And the flip side was, now we know that
a SEV0 is really important, you need to
make sure your action items are done within 30
days and all of these other things.
Which actually I think was really important and really useful because these things can so
easily be forgotten, especially when the organization grows like super big and some team might just
not be completing their tasks on time.
And we might have a repeat of the outage that there's a code yellow and all of that.
Like you need all of this process, especially when you're like,
And then you get the log too, right?
So when review time comes up, especially in a larger
company, you can point back to these things and say, yeah, I was on the response team to these
major incidents that happened. And you'll notice they never happened again. It's a good thing to
be able to point back to. Again, it's moving culturally away from a fear to file into almost
not an excitement, but an encouragement to file.
Like maybe it didn't really happen if you don't file it.
And so I think that that's really one of the things we like to see.
Like when Contaba is working, and I try not to say it this way, but it's almost like your incident count goes up, right?
It's like you think about, I'm going to implement an incident management solution.
And what do I expect?
Well, my incidents count will go down.
And that's not actually what you're trying to do. The reality is these things are happening and you're
not logging them. And so what will be perceived to happen is your incident count goes up, which
means every time that happens, your learning goes up, your knowledge goes up, your ability to
respond gets better and your acceptance of the process improves. And so we're working like really
hard to figure out in the product, how do you celebrate that? It's a hard thing to celebrate.
Like, yay, more SEV3s, right?
But it's actually really good.
The airline industry has a really interesting history of rewarding pilots who file more
incidents.
And it's a hard line to walk, right?
Because you're asking for abuse at some point.
You're like, oh, every little thing gets filed just for...
Or maybe I break something on purpose so I can file more of these.
But there's almost an incentive for organizations to say, more of these are better. And the result of that will be fewer catastrophes, fewer horrible
major problems. And that's hard to see immediately. You have to believe that,
and then you have to see it for a little while. And then the results comes out long-term.
But you just get powerful impacts on numbers of major outages, as well as just a cultural impact
of positivity around the natural progression of a company. I think companies, especially startups,
fall apart because of incidents. And they often fall apart, especially with younger founders.
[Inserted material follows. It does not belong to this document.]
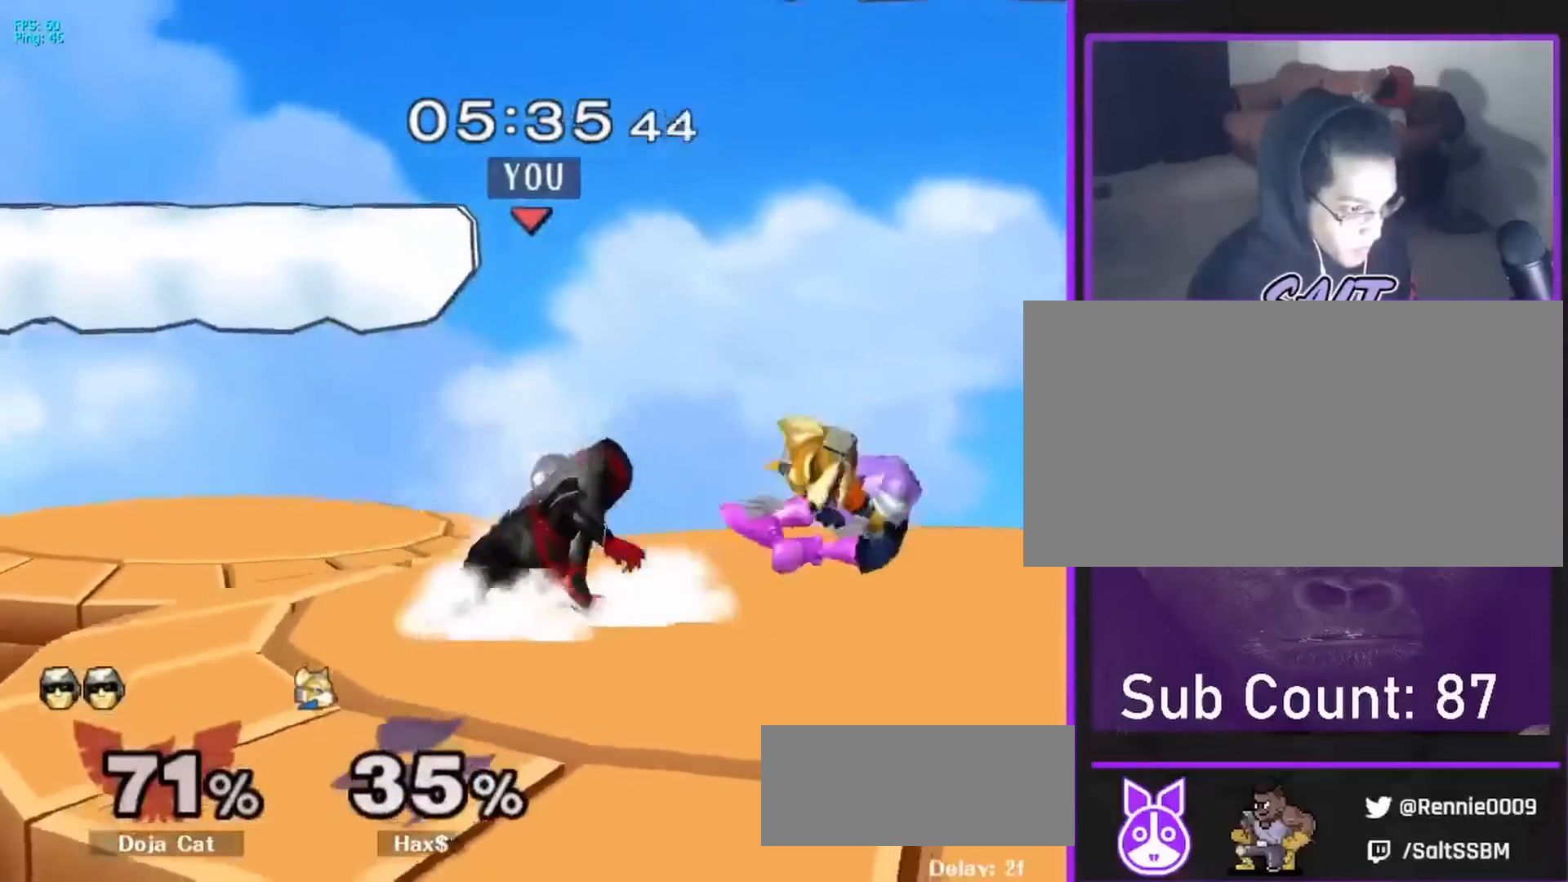
{"dt_ms": 500, "buttons": [], "left_stick": "right", "right_stick": "center", "events": [[33, "left_stick", "right"], [233, "left_stick", "center"], [400, "left_stick", "left"], [500, "left_stick", "right"]]}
I know when I was in my early 20s and running my first company, our company almost fell apart a
huge number of times because of the fights we got into because of outages. And I think if we'd been
a little bit more exposed to the reality of the world before that, and worked on a few more
high-speed unicorn rapid growth companies, none of that would have come as a shock.
And I think tools like this, we're talking again about smaller companies, help those companies
accept, oh, we have a tool for it, so it must not be that uncommon. And it gets you a little bit
over that, you screwed this up, I screwed this up, right? Like your context in a rapidly growing company is we're moving really fast. We're growing really
fast. We're making mistakes, right? The learnings are going to be less about this co-founder needs
to go. And they're going to be more about, okay, we moved too fast over here and we need to change
the way we move quickly on that one piece of the product. So maybe we don't need to push every hour
into the live site. Maybe it should be every day. Things like that, I think, are the learnings you can get that are just healthy outcomes,
especially in the post-coronavirus world where we can't even see each other during these outages,
which just makes everything harder because you're trying to be blunt and quick and aggressive in
these chat channels. And you end up coming off as angry, unhappy, and miserable. And you don't
always want to hop on Zoom. And so I think we're
only going to see this propagate, I hope, as we move more and more towards remote work, especially
where you're going to have that defined tool process because you're not going to all be
standing in a room yelling at each other. It reminds me of a product called Git Prime,
where eventually once Kentawa has millions of customers, you can show like new customers. On average, a company in your industry of your size has six incidents a
month. And this is where you stack rank compared to other companies. I'm saying this half as a joke,
but yeah, you have a lot of opportunity to educate people on this is how things work out. And the
more I think about it, it seems like you can also help guide people.
Like maybe people don't know
whether to file it as like a SEV1 or a SEV2.
I know that this was a problem at Dropbox.
Like, should I file this as SEV1 or SEV2?
And it actually gave you like this workflow
or like this, like where it would ask,
is there like an availability hit?
How long has it been going on for?
Does it affect actual customers
or is it like this internal customers?
And it will automatically decide the SEV level for you you so it's also like a way to educate people this is what a large incident
at our company means so yeah we do like configurable hints right now in cantaba like when
you're picking it the explanation of what is that level is configurable by the company but i think
you're dead on because we get more data into the product, right? Like I think AI ops is like a really popular conversation term these days.
And I think where AI machine learning, where those things are really interesting to me
is that kind of stuff, right?
It's how often does this tend to happen?
What kinds of incidents have happened like this before across your industry?
Should you be surprised that this piece of infrastructure was affected?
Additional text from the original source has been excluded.